[Items from a dataset]
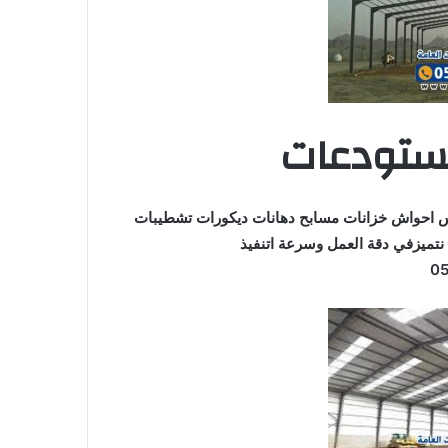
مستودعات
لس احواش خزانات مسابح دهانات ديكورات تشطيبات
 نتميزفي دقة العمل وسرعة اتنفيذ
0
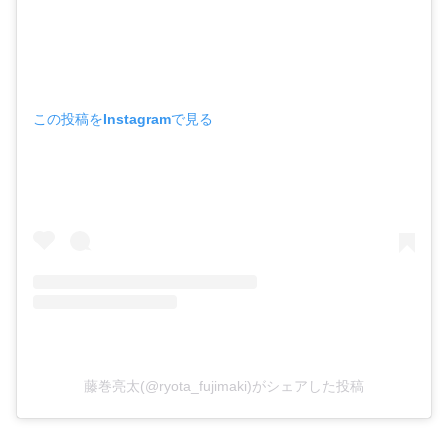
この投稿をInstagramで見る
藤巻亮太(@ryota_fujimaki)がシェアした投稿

...

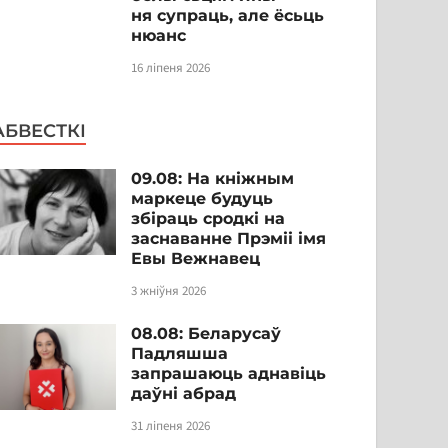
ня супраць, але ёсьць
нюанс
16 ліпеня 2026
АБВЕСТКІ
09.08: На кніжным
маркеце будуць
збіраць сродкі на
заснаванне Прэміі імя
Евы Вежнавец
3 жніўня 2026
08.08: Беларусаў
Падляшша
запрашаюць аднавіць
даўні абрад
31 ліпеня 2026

• Aim of the task:
Could you restate word for word the lines above, from the one that contains "08.08: Беларусаў" through the one that contains "31 ліпеня 2026", and no others?

• Result of this exercise:
08.08: Беларусаў
Падляшша
запрашаюць аднавіць
даўні абрад
31 ліпеня 2026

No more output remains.